In Webster Elec. Co. v. Splitdorf Elec. Co., 264 U.S. 463 (1924), the applicant filed a patent application in 1910. In 1915, to provoke an interference against a separate, recently issued patent, the applicant filed a divisional application copying the patent’s claims. The applicant lost the interference but then amended the divisional application by adding two new claims, claims 7 and 8, which issued in 1918 and were the subject of the litigation. The Court held claims 7 and 8 unenforceable, noting it had “no hesitation in saying that the delay was unreasonable, and, under the circumstances shown by the record, constitutes laches, by which the petitioner lost whatever rights it might other-wise have been entitled to.”
The Federal Circuit recognized the doctrine of prosecution laches in Symbol Techs., 277 F.3d at 1363, 1366–68, and applied it for the first time in In re Bogese, 303 F.3d 1362, 1363 (Fed. Cir. 2002), where the patent owner had engaged in “deliberate and consistent course of conduct that has resulted in an exceptional delay in advancing the prosecution and the issuance of a patent,” filing twelve continuation applications without amendment or addressing the reasons for the rejection and each time abandoned the previous application.
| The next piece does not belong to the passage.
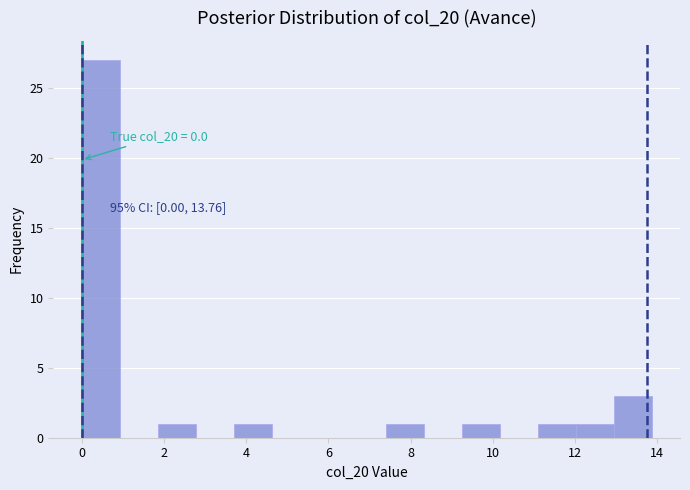

Over which range of the x-axis is the bar tallest?

0.0 to 1.0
The Federal Circuit concluded that the district court misapplied the legal standard for prosecution laches in several respects. First, the Federal Circuit said that the district court failed to properly consider the totality of the circumstances. The district court stated that the totality principle does not apply in a manner as to require this Court to account for the entirety of the prosecution history of each related application from its inception to final disposition. In addition, the district court then focused predominantly on the PTO’s role in the prosecution of Hyatt’s four applications at issue and repeatedly discounted or ignored evidence showing that Hyatt’s conduct caused unreasonable and unexplained delay.
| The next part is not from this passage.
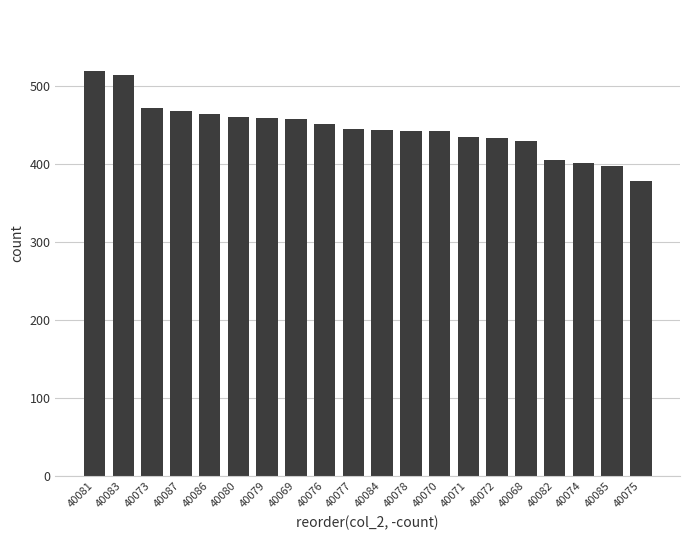

What position from the right is 40080?

15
Second the Federal Circuit said that rather than analyze the evidence to determine whether Hyatt’s conduct warrants a finding of prosecution laches, the court repeatedly placed blame on the PTO for the slowness with which Hyatt’s applications were prosecuted. The Federal Circuit has said that “a delay by the PTO cannot excuse the appellant’s own delay. The Federal Circuit concluded that the district court erred by improperly focusing the analysis on the PTO’s conduct rather than Hyatt’s conduct.
The Federal Circuit concluded that the PTO’s prosecution laches evidence and arguments presented at trial are enough to shift the burden to Hyatt. Beyond merely the magnitude of Hyatt’s delay in filing his claims, The Federal Circuit found that Hyatt adopted an approach to prosecution that all but guaranteed indefinite prosecution delay. The Federal Circuit thus remanded the case to the district court for the limited purpose of affording Hyatt the opportunity to present evidence on the issue of prosecution laches, consistent with the standards set forth in this opinion.
The Federal Circuit added that to carry his burden, Hyatt must show by preponderance of evidence that Hyatt had a legitimate, affirmative reason for his delay, and quipped that it could “divine no reason in the record currently before the court that would suffice, but Hyatt is entitled as a matter of fairness to present evidence and be heard on this issue.”